Johnny Ticklish said:
I can answer that, Scarlett. It's because earlier this year Drew pissed off the BDSM crowd when he denounced men who take pleasure in hurting women as cowardly and predatory. Mimi, Redmage, Bella, and a few others were indignantly outraged. How dare he question our lifestyle?, etc. They called him a troll, arrogant, self-righteous, moralistic, ad nauseum, dispite the fact that drew and others showed a disturbing parallel between BDSM pain play and domestic abuse. They've never forgiven him for that and likely never will.
Heh. I encourage Scarlett to check out the thread in question and come to her own conclusions. Drew's opening rant should establish who fired the first shot, and at whom.

This thread has a similar origin - Drew starting a "discussion" by way of sniping at someone with whom he had a disagreement on another thread. This time it was aimed at Lindyhopper, with whom Drew had a disagreement about polyamory on an earlier thread.

So Scarlett, if you're really curious as to why Drew's potshots at other people's lifestyles draw an unfriendly reaction, you can search up the background threads and see the history.

As for this issue of polyamory, I'm not surprised to find the exact same crowd defending it.
Why, thank you. It's nice to be known for defending the right of people to love as they choose.

Is it adultery? Without a doubt it is.
Since anyone reading this thread can see the doubts, you might want to rephrase that as "I don't doubt it is," just for the sake of accuracy.

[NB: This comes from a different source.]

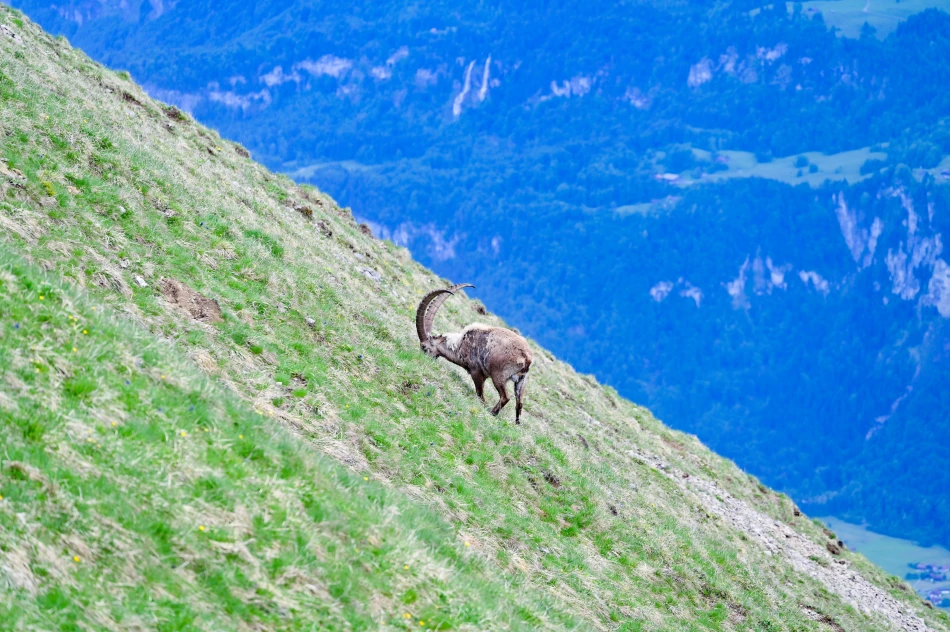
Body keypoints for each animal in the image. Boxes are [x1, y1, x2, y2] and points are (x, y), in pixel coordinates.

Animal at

But if the marriage in question goes south down the road somewhere, you can be sure that the lawyers will deal with it as adultery.
Again, you're stating as certain something that experience shows us is not so at all. I've seen polyamorous marriages break up, and since they are consensual on the part of all concerned I have very rarely seen a divorce lawyer try to portray them as adulterous. It's even more rare for such an attempt to succeed. This is especially so when the partners involved all live with one another and mingle their incomes. It's very difficult for a spouse to claim to have been "wronged" when he or she knew about the other relationship and even actively supported it.

Just as a legal footnote, there's a trend in some quarters of the poly community for multiple cohabiting partners to incorporate. This allows them to hold assets and real property jointly, and simplifies legal issues such as inheritance and insurance benefits.